Мы действительно посетили тот странный театр на чердаке, поднявшись по черной лестнице дома, закрытого на капитальный ремонт; театр, где не было ни сцены, ни зрителей, ни актеров, вернее, и то, и другое было одновременно: среди расставленных в беспорядке стульев, диванов с выпирающими пружинами, буфетов без стекол и допотопных этажерок без книг шло непрерывное действо, не прекращаясь ни на секунду ни днем, ни ночью, ибо актеры играли самих себя - ели, спали, справляли естественную нужду, любили своих женщин - и все это в присутствии зрителей, которые сидели или стояли, уходили и возвращались опять; могли чихать, дремать или сами подключались к игре. По страшно раздутому сценарию роль могла найтись для каждого. Единственными декорациями служили развешенные во множестве осколки зеркал, в которые гляделись женщины, расчесывая волосы, и часы разных калибров, систем и времен: ходики с кукушкой, будильники, карманные, наручные часы, часы с боем - но все с выломанными стрелками, показывающими нулевое время. Действия переплетались на этой импровизированной сцене, но вглядевшись и вслушавшись внимательней, я понял, что тут показывается история от сотворения мира до наших дней, история, не поспевающая за собой, как Ахилл за черепахой. "Вот так номер, - подумал я, - значит, Зенон был прав?" На какой-то момент мне показалось, что актер, разговаривающий с сидящей у него на коленях девушкой, лица которой я не видел, пытается сыграть мою жизнь; я вслушался в реплики - кажется, они были похожи, но это меня не взволновало, затем мое внимание привлек странный полный мужчина с курчавыми пейсами, заложенными за уши; он стоял, молитвенно сложив перед собой руки, а его трухлявый сюртук рвала свора собак, на которых этот кантор не обращал никакого внимания, с мольбой крича полной женщине с библейской внешностью: "Сара, куда ты подевала мои старые шлепанцы? Что это за сумасшедший дом?" Сара, чистившая картошку, чья кожура серпантином кружевной ленты спадала в кастрюлю с водой, не отвечала ему и улыбалась про себя…

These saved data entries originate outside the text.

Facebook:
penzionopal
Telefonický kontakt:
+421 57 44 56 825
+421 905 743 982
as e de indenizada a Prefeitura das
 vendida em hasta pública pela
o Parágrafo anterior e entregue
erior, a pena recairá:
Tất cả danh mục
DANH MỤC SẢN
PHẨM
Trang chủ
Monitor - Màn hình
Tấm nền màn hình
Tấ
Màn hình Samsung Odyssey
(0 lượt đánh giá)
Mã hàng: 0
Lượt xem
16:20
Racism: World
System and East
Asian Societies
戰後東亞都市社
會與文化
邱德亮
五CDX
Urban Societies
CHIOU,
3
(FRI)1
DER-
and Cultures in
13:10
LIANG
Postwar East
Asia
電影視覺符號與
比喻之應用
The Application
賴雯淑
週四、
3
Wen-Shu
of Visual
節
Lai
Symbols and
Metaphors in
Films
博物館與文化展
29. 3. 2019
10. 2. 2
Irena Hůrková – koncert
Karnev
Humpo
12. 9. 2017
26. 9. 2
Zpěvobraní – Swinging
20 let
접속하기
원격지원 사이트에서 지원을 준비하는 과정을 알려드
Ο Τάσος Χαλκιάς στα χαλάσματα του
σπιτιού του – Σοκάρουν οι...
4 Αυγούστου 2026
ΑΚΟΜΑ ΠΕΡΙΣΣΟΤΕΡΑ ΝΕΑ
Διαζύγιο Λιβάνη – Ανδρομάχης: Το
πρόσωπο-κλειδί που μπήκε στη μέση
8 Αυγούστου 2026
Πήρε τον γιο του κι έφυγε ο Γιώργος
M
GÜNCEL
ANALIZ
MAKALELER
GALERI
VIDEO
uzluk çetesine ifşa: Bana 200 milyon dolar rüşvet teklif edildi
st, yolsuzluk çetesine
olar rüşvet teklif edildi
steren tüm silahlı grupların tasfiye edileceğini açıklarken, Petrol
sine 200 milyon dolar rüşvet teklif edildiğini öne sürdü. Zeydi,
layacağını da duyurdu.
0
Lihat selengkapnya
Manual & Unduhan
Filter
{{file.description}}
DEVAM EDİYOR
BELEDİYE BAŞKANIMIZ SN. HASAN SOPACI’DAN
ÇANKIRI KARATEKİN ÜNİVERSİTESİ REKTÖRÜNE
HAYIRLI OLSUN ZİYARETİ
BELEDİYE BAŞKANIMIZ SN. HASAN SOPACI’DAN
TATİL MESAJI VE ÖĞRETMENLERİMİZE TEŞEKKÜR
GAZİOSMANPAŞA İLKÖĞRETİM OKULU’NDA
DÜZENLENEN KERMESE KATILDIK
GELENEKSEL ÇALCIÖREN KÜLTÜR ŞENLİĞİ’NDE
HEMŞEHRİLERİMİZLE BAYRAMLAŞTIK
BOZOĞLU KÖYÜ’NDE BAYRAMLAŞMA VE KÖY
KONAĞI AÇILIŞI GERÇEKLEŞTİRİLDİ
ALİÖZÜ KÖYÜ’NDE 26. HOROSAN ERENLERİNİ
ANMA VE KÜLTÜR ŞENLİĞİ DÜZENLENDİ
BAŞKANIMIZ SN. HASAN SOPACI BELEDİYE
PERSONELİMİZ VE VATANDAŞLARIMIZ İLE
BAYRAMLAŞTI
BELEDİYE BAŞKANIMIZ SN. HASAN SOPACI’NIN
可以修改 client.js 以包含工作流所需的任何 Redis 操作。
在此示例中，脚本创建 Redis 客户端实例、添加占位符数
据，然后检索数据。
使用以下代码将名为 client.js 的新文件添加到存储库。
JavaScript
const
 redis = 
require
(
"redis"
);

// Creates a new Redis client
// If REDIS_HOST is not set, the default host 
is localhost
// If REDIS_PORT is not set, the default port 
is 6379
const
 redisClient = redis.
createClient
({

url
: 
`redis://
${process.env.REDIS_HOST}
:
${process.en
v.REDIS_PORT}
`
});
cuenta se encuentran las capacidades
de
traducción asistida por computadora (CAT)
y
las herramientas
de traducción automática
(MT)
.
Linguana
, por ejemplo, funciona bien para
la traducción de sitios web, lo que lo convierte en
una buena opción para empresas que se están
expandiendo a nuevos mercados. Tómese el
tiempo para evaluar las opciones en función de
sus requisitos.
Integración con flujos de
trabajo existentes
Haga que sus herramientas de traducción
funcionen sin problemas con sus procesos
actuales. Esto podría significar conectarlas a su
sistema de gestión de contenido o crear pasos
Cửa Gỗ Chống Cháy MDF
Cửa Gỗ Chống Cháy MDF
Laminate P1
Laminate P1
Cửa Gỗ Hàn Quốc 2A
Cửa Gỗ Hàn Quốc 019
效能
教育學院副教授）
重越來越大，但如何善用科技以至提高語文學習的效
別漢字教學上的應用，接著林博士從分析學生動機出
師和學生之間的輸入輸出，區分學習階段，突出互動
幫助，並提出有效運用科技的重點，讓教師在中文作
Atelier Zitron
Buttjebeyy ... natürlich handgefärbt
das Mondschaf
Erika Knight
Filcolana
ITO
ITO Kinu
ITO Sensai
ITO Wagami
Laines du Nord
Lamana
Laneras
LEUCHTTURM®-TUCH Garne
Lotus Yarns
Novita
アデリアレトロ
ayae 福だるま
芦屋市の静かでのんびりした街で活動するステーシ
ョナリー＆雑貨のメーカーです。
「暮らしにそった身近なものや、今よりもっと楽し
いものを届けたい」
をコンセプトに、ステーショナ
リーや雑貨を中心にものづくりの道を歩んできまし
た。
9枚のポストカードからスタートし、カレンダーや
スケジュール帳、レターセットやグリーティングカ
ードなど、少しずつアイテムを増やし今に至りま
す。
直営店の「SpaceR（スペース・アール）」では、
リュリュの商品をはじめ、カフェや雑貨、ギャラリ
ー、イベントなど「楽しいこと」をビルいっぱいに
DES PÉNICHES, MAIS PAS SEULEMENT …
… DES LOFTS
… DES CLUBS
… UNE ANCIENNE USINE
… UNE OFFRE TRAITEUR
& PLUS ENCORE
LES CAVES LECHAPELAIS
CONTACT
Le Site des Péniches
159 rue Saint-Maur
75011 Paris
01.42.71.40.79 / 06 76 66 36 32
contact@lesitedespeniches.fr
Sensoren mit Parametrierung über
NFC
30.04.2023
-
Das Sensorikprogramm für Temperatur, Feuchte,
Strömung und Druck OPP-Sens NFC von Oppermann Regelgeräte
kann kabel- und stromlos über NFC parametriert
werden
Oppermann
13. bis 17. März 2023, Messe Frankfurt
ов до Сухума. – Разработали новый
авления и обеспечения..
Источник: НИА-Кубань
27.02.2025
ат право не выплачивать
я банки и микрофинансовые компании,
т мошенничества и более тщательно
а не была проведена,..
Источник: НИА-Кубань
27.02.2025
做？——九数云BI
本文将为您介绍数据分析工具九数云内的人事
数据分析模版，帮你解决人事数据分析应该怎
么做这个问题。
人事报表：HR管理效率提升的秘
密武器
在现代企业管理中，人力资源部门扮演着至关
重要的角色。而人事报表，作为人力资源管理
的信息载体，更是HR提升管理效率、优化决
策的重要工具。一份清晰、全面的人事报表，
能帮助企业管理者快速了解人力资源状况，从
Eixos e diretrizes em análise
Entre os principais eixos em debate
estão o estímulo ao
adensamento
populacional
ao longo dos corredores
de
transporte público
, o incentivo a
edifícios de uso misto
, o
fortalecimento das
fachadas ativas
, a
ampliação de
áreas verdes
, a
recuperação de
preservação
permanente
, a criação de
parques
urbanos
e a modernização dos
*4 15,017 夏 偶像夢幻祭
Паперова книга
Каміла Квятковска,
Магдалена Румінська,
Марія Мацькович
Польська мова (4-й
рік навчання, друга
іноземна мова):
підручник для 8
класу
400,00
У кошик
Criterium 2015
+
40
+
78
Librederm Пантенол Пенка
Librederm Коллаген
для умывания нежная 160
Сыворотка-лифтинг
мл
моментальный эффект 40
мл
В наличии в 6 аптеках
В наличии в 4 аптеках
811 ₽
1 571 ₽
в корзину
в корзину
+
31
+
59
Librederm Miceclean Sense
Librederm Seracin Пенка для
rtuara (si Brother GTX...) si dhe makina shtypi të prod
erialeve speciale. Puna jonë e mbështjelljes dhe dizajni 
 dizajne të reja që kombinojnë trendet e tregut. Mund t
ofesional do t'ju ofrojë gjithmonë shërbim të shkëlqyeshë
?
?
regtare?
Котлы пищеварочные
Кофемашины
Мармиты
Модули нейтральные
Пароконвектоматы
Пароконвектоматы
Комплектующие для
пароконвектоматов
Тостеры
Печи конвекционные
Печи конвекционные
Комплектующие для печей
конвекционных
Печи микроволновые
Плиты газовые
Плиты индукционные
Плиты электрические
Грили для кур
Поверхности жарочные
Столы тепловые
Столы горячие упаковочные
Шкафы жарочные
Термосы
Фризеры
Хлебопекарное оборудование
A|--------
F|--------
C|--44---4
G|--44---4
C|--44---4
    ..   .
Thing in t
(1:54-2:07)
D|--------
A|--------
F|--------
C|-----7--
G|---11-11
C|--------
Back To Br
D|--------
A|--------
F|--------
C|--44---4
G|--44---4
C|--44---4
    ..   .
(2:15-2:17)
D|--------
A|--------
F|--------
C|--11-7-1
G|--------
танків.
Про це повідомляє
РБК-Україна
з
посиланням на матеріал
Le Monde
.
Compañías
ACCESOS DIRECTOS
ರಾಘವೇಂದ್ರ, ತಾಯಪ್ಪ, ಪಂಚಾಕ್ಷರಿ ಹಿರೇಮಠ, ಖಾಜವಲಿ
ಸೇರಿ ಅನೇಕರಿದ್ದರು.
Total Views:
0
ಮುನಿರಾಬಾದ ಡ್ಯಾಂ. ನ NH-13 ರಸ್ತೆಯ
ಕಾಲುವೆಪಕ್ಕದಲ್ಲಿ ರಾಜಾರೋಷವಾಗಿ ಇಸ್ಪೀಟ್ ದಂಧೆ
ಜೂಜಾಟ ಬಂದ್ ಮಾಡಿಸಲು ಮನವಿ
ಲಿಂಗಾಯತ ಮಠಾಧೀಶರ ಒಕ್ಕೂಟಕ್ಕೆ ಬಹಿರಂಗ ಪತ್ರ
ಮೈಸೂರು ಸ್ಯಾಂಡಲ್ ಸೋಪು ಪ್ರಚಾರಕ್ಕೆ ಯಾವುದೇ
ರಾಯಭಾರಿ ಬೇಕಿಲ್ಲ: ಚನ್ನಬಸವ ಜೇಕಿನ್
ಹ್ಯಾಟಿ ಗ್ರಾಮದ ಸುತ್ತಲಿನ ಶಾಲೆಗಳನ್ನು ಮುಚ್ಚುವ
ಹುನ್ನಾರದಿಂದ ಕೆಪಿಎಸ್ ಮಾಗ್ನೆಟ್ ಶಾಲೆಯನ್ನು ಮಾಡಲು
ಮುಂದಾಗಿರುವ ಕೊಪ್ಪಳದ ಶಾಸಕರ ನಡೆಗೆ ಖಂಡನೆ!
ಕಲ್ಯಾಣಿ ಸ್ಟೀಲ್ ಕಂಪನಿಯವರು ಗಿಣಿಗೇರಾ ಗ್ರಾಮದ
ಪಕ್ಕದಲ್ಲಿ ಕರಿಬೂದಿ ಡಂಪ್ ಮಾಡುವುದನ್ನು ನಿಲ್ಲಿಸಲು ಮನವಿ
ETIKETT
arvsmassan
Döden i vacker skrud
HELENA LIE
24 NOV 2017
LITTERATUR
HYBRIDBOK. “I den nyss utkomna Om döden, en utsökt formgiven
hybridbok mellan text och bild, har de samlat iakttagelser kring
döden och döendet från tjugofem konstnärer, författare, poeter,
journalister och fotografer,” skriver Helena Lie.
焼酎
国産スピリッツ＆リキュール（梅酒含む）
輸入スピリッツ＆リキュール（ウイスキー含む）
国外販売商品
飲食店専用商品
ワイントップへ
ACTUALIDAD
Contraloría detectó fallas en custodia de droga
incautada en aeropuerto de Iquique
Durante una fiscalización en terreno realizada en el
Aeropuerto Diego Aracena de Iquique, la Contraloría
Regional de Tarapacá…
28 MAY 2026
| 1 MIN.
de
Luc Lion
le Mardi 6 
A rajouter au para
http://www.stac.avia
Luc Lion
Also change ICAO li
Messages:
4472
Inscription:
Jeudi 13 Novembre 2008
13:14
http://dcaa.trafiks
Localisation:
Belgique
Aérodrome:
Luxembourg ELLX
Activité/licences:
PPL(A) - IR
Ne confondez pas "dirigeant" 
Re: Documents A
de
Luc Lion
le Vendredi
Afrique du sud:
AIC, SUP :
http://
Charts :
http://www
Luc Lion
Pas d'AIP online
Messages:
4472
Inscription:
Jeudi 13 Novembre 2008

Когда мы опять спустились вниз, улица уже тонула в нависающих стариковских сумерках. Молча шли мы по полупустынной Бассейной улице; на углу Бассейной и Знаменской, у галантерейного магазина, нас обогнала странная пара: безногий, культяпки которого ремнями были пристегнуты к тележке на колесиках, управлял запряженной наподобие лошади старой овчаркой с вылинявшей шерстью и черной повязкой на глазах, чтобы собака не сбилась с пути.
- Эй, желанная, не подводи! - радостно чмокнул инвалид, резво обгоняя нас.